L'âme et le corps, hélas! ils iront deux à deux,
Tant que le monde ira,—pas à pas,—côte à côte—
Comme s'en vont les vers classiques et les bœufs.

Placé ainsi entre les deux camps, il ne lui restait plus qu'à être lui-même. A défaut d'un peuple d'admirateurs, il avait sa poignée de fidèles. Ceux-ci avaient perçu, dès le premier jour, l'accent personnel au travers des notes d'emprunt, et ils ne demandaient à l'auteur du Don Juan que d'être Musset, encore Musset, toujours Musset.
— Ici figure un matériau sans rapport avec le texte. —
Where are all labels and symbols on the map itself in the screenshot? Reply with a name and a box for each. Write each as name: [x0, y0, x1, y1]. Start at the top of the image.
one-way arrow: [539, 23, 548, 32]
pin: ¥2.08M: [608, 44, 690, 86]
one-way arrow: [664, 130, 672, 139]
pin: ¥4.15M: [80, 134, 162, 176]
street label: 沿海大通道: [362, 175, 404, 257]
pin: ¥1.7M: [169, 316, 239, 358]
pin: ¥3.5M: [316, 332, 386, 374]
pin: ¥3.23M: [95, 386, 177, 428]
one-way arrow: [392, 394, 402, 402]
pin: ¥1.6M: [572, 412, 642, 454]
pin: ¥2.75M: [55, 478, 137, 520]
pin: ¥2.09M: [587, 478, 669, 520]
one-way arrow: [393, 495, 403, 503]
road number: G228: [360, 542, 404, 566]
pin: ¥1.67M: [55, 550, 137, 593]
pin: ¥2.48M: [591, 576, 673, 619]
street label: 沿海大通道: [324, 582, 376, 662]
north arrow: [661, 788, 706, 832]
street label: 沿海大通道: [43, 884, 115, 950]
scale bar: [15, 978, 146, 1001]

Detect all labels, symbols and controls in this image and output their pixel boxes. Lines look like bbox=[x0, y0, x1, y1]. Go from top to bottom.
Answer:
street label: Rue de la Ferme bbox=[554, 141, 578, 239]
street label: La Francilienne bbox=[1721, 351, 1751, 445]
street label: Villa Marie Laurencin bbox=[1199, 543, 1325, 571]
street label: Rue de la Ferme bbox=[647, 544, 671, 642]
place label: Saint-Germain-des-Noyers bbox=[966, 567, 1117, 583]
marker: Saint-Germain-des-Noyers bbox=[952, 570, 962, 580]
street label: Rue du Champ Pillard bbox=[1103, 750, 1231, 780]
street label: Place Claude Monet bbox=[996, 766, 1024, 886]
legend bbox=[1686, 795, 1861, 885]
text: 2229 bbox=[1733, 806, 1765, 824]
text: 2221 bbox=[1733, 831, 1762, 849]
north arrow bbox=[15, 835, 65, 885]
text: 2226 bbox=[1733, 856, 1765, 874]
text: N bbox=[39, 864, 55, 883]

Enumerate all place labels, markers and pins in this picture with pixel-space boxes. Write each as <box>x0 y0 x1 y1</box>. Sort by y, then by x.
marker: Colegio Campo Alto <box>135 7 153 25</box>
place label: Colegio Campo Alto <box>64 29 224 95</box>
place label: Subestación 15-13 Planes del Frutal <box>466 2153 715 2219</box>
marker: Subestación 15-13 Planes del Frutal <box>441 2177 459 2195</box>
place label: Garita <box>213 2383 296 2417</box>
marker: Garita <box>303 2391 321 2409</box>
Sa mère lui conte dans une lettre de 1834 qu'un danseur de sa sœur, un polytechnicien, a dit à celle-ci: «Mademoiselle, on m'a dit que vous êtes la sœur de M. Alfred de Musset?—Oui, monsieur, j'ai cet honneur-là.—Vous êtes bien heureuse, mademoiselle.» Mme de Musset-Pathay ajoute que toute l'École polytechnique ne jure que par lui (13 février). Au moment où Mme de Musset-Pathay traçait ces lignes, la jeunesse de son fils était finie. Il avait vingt-trois ans. Les six années écoulées depuis sa sortie du collège avaient été des années légères. Elles sont résumées dans une de ses chansons, d'une mélancolie souriante:

J'ai dit à mon cœur, à mon faible cœur:
N'est-ce point assez d'aimer sa maîtresse?
Et ne vois-tu pas que changer sans cesse,
C'est perdre en désirs le temps du bonheur?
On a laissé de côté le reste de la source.